[Stored data entries]
::::::::::
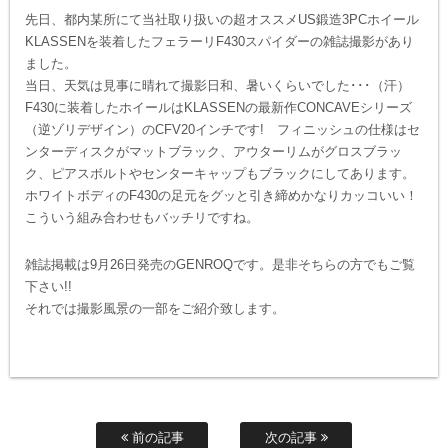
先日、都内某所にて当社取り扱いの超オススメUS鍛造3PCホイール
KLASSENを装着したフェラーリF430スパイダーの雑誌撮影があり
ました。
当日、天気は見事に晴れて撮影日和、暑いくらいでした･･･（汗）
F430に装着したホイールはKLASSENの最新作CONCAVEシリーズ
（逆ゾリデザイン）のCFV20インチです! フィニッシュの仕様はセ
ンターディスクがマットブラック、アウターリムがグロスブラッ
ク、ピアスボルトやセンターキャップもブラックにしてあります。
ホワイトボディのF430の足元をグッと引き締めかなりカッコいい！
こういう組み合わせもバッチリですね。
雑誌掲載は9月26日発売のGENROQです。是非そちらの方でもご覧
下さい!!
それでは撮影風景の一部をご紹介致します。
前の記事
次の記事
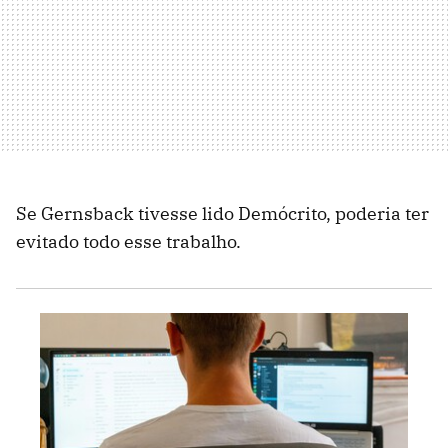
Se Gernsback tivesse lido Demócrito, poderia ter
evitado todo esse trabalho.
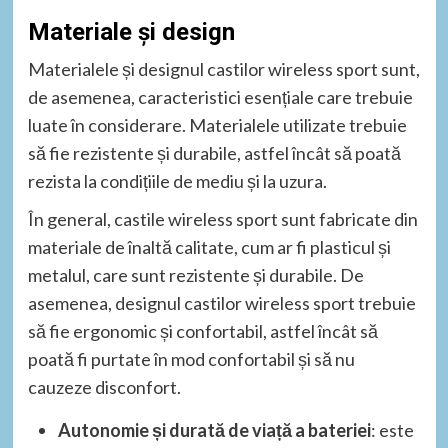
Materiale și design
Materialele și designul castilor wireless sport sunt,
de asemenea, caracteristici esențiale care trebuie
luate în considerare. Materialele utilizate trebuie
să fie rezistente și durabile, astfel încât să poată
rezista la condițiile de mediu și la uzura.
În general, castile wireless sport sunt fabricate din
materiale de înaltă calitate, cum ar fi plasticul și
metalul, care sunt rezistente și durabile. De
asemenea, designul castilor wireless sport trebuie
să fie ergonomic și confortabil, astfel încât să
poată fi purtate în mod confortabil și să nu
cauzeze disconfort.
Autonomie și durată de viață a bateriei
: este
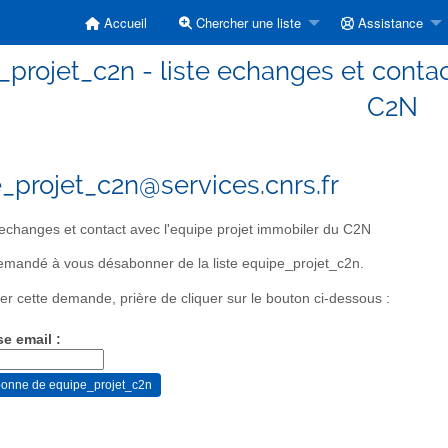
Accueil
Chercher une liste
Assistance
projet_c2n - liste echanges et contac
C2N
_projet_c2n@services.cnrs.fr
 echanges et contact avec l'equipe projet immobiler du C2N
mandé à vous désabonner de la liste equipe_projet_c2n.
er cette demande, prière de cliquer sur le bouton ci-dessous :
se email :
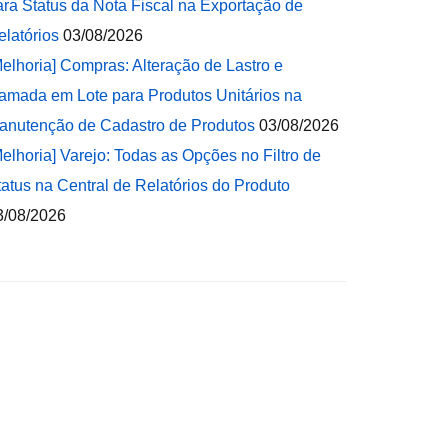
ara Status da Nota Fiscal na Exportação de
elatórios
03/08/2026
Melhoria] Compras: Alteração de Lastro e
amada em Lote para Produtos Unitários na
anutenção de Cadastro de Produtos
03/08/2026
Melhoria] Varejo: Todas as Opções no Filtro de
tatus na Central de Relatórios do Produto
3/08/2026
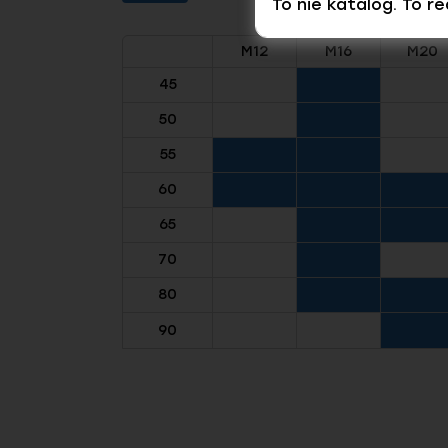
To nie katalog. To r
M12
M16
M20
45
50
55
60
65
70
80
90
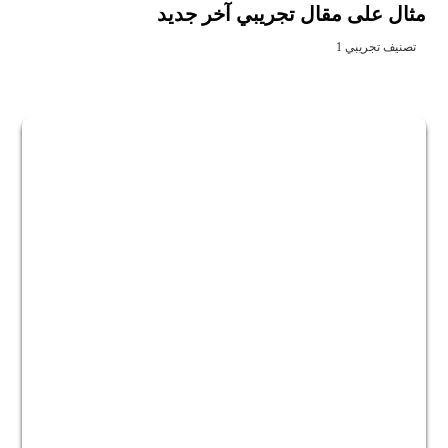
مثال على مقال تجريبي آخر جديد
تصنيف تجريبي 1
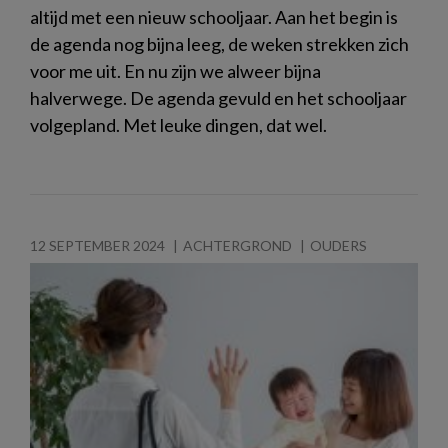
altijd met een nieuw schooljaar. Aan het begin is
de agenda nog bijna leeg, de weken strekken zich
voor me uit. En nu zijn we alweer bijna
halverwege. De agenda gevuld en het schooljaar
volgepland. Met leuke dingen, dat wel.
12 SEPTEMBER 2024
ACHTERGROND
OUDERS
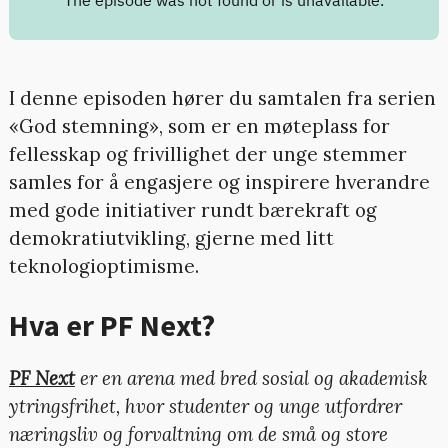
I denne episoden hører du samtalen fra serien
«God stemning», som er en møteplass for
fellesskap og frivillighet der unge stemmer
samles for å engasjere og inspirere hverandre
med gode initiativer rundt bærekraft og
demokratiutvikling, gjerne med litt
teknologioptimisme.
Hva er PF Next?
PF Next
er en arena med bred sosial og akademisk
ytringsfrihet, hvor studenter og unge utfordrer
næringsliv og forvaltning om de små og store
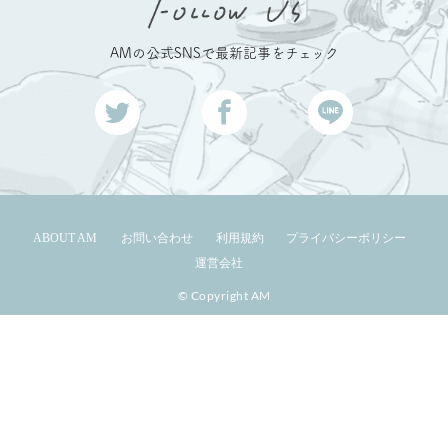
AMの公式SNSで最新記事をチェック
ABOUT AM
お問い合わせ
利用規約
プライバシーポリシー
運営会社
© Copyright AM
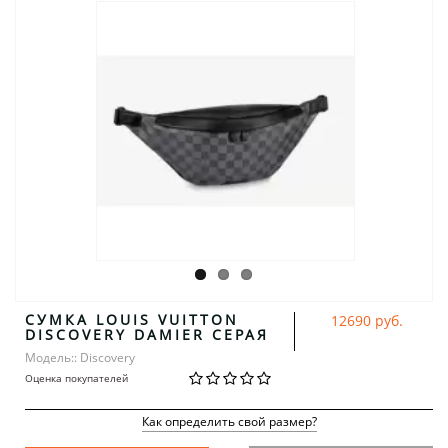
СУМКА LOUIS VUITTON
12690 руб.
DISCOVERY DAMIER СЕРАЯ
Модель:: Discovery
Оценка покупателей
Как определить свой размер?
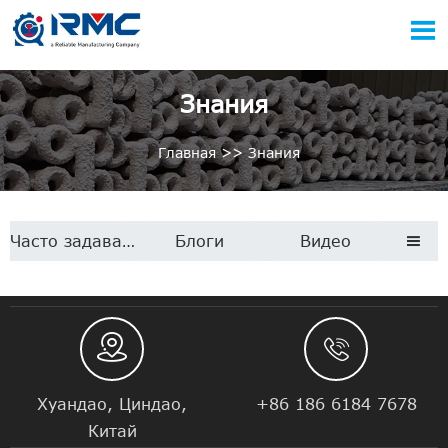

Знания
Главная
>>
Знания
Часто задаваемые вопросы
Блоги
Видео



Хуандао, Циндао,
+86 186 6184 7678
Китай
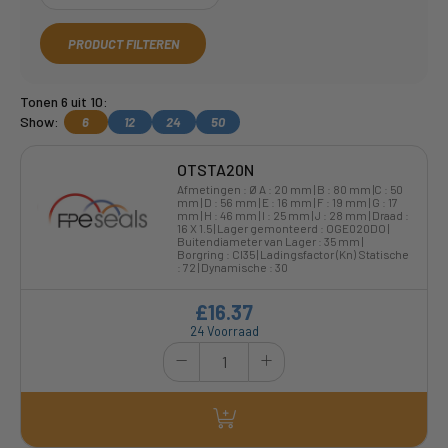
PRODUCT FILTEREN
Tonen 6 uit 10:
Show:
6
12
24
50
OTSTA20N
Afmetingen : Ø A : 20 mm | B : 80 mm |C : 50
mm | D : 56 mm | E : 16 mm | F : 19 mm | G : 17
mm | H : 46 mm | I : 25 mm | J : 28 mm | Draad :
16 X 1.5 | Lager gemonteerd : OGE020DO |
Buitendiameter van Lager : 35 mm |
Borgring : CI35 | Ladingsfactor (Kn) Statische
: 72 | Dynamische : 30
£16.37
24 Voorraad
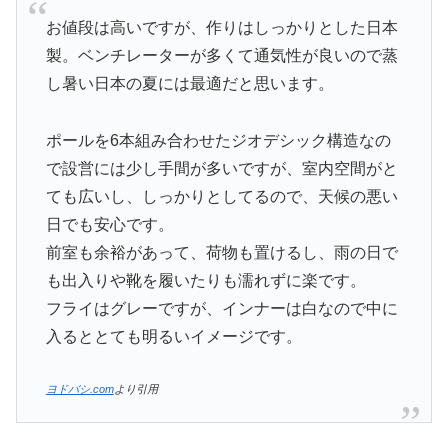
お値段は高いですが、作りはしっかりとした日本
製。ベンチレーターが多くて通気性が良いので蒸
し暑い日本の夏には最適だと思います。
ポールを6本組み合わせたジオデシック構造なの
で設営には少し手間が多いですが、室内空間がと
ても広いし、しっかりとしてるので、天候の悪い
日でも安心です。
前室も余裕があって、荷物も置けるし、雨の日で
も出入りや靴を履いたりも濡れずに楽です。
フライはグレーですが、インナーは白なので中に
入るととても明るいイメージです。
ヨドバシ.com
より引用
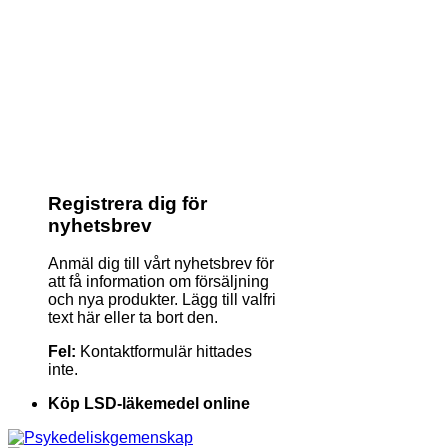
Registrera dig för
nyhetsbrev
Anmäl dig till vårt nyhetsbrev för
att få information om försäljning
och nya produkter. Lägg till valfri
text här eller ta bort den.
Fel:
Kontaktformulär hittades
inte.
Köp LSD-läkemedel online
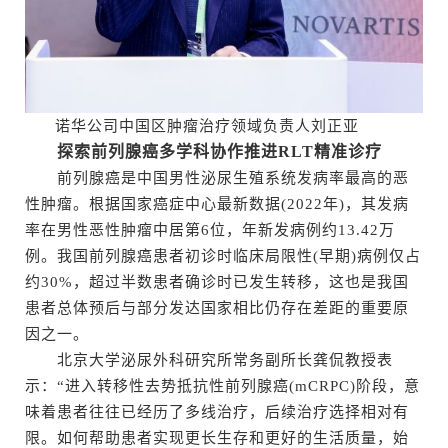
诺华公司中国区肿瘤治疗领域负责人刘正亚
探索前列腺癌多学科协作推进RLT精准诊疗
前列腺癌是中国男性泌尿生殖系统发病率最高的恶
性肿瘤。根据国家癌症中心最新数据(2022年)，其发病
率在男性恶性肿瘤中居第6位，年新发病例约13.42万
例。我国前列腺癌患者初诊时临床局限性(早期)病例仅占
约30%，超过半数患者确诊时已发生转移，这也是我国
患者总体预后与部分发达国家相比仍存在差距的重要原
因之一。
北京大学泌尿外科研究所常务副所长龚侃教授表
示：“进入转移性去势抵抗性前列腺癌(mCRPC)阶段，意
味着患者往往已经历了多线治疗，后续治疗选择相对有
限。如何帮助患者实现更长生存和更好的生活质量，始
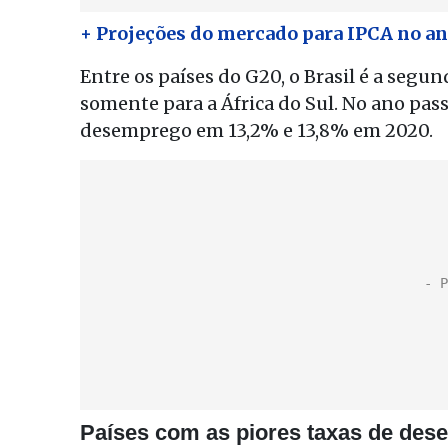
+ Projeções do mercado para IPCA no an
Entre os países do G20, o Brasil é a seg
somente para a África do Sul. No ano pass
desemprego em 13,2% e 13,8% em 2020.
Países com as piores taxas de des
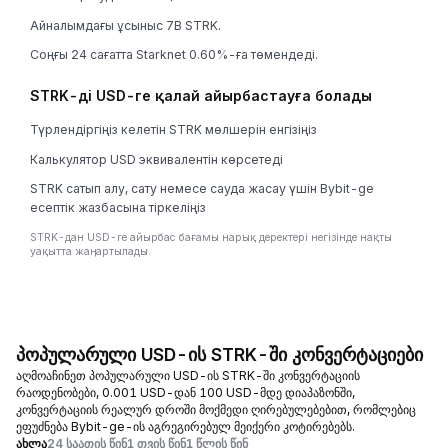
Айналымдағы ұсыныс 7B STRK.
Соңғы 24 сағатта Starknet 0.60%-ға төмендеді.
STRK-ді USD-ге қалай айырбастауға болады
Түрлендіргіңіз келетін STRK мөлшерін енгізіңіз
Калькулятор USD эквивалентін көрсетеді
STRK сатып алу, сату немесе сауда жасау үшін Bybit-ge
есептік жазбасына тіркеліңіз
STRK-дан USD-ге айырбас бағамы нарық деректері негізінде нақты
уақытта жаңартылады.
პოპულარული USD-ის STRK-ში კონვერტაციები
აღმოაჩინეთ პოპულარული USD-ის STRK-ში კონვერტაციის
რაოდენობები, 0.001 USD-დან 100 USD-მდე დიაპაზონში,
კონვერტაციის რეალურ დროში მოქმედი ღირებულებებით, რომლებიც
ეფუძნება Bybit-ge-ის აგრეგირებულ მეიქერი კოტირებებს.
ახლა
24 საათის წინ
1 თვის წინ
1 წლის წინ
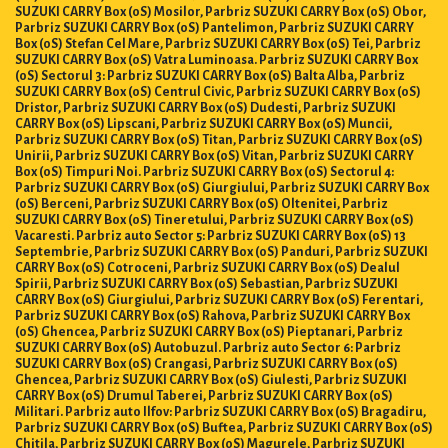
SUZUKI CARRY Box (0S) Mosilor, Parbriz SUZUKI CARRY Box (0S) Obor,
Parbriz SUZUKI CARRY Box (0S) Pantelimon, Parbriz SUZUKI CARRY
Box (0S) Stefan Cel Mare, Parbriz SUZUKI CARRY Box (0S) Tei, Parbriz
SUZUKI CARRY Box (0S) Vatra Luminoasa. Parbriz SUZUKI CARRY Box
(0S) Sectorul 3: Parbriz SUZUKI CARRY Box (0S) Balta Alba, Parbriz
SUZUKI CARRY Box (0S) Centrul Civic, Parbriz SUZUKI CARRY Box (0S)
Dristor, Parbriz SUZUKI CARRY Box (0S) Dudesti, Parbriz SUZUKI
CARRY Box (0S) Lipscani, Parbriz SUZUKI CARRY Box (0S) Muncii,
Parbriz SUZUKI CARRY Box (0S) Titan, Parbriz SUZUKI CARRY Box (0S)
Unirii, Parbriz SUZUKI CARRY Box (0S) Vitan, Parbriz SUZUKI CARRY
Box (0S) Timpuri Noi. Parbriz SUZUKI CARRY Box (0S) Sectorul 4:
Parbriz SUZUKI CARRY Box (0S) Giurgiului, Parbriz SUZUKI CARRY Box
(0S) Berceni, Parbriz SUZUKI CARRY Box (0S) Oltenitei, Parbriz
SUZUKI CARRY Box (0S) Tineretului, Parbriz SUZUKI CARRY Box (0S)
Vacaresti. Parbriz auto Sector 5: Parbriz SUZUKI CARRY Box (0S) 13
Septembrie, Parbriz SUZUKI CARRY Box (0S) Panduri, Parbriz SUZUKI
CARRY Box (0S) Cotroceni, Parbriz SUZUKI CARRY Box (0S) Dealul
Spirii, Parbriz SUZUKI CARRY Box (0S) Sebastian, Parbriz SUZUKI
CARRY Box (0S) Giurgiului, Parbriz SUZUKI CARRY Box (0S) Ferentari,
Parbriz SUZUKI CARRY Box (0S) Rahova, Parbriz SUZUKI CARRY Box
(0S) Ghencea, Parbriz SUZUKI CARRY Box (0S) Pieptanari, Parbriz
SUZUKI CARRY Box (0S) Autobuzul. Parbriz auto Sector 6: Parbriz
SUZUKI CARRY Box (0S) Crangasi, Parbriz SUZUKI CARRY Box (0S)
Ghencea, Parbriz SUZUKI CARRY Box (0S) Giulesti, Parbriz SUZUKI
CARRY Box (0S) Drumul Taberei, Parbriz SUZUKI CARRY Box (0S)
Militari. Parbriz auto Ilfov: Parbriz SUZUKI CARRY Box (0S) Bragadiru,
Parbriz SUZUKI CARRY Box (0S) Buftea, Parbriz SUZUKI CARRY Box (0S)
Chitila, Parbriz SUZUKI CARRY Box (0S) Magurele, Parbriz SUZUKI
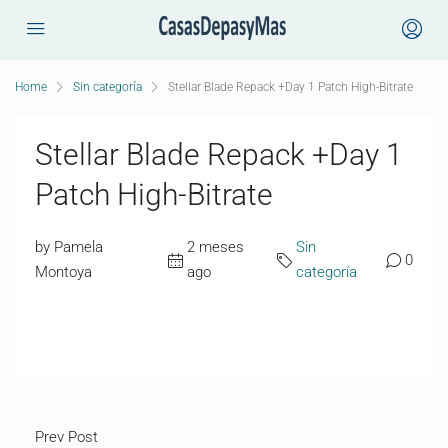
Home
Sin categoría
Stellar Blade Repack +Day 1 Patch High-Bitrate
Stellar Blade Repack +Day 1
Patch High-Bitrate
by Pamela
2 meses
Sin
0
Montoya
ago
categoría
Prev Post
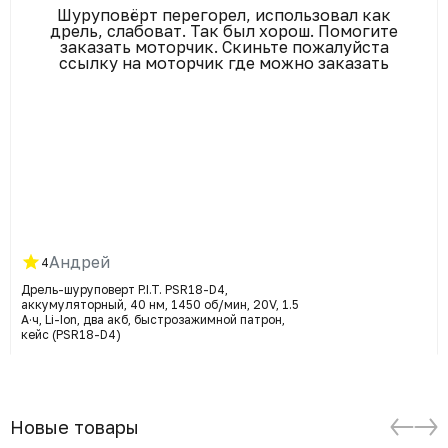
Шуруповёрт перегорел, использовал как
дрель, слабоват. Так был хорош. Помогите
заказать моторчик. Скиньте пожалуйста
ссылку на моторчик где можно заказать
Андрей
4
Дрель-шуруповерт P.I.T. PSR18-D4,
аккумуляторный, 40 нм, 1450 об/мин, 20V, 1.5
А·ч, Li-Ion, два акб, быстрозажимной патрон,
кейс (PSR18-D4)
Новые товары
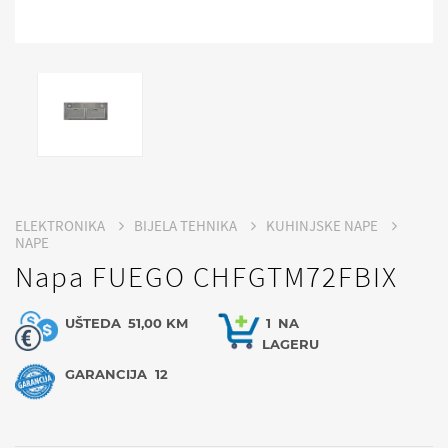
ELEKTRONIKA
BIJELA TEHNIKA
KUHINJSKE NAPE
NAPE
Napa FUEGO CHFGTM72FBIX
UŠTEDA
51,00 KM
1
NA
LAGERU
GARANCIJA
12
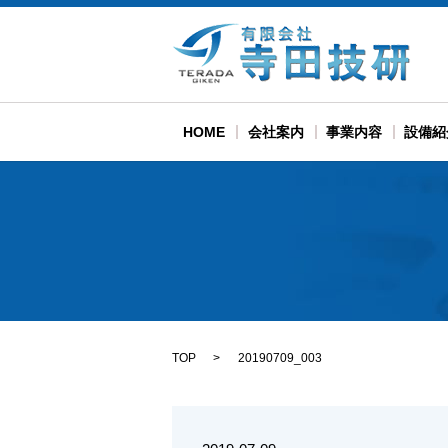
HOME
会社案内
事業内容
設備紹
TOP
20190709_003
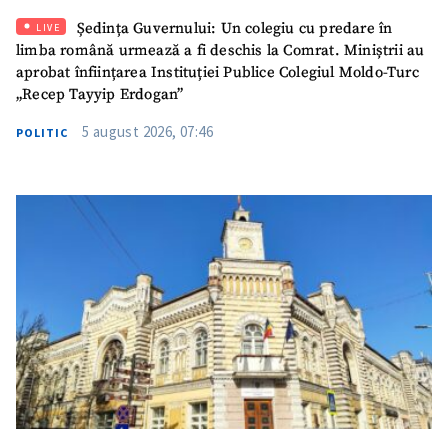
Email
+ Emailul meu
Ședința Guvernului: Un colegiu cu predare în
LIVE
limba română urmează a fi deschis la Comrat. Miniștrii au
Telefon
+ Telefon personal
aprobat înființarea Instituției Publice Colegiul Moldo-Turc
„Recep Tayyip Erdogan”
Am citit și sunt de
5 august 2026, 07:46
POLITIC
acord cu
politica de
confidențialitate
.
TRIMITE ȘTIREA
::::::::::
REQUEST: Precisely those lines above that run from the line with "性肿瘤。根据国家癌症中心最新数据(2022年)，其发病" up to and including the line with "(0S) Sectorul 3: Parbriz" are to be set down, with the pictures omitted.

ANSWER TO THIS PROBLEM:
性肿瘤。根据国家癌症中心最新数据(2022年)，其发病
率在男性恶性肿瘤中居第6位，年新发病例约13.42万
例。我国前列腺癌患者初诊时临床局限性(早期)病例仅占
约30%，超过半数患者确诊时已发生转移，这也是我国
患者总体预后与部分发达国家相比仍存在差距的重要原
因之一。
北京大学泌尿外科研究所常务副所长龚侃教授表
示：“进入转移性去势抵抗性前列腺癌(mCRPC)阶段，意
味着患者往往已经历了多线治疗，后续治疗选择相对有
限。如何帮助患者实现更长生存和更好的生活质量，始
+ Projeções do mercado para IPCA no an
Entre os países do G20, o Brasil é a seg
somente para a África do Sul. No ano pass
desemprego em 13,2% e 13,8% em 2020.
Países com as piores taxas de des
Айналымдағы ұсыныс 7B STRK.
Соңғы 24 сағатта Starknet 0.60%-ға төмендеді.
STRK-ді USD-ге қалай айырбастауға болады
Түрлендіргіңіз келетін STRK мөлшерін енгізіңіз
Калькулятор USD эквивалентін көрсетеді
STRK сатып алу, сату немесе сауда жасау үшін Bybit-ge
есептік жазбасына тіркеліңіз
STRK-дан USD-ге айырбас бағамы нарық деректері негізінде нақты
уақытта жаңартылады.
პოპულარული USD-ის STRK-ში კონვერტაციები
აღმოაჩინეთ პოპულარული USD-ის STRK-ში კონვერტაციის
რაოდენობები, 0.001 USD-დან 100 USD-მდე დიაპაზონში,
კონვერტაციის რეალურ დროში მოქმედი ღირებულებებით, რომლებიც
ეფუძნება Bybit-ge-ის აგრეგირებულ მეიქერი კოტირებებს.
ახლა
24 საათის წინ
1 თვის წინ
1 წლის წინ
SUZUKI CARRY Box (0S) Mosilor, Parbriz SUZUKI CARRY Box (0S) Obor,
Parbriz SUZUKI CARRY Box (0S) Pantelimon, Parbriz SUZUKI CARRY
Box (0S) Stefan Cel Mare, Parbriz SUZUKI CARRY Box (0S) Tei, Parbriz
SUZUKI CARRY Box (0S) Vatra Luminoasa. Parbriz SUZUKI CARRY Box
(0S) Sectorul 3: Parbriz SUZUKI CARRY Box (0S) Balta Alba, Parbriz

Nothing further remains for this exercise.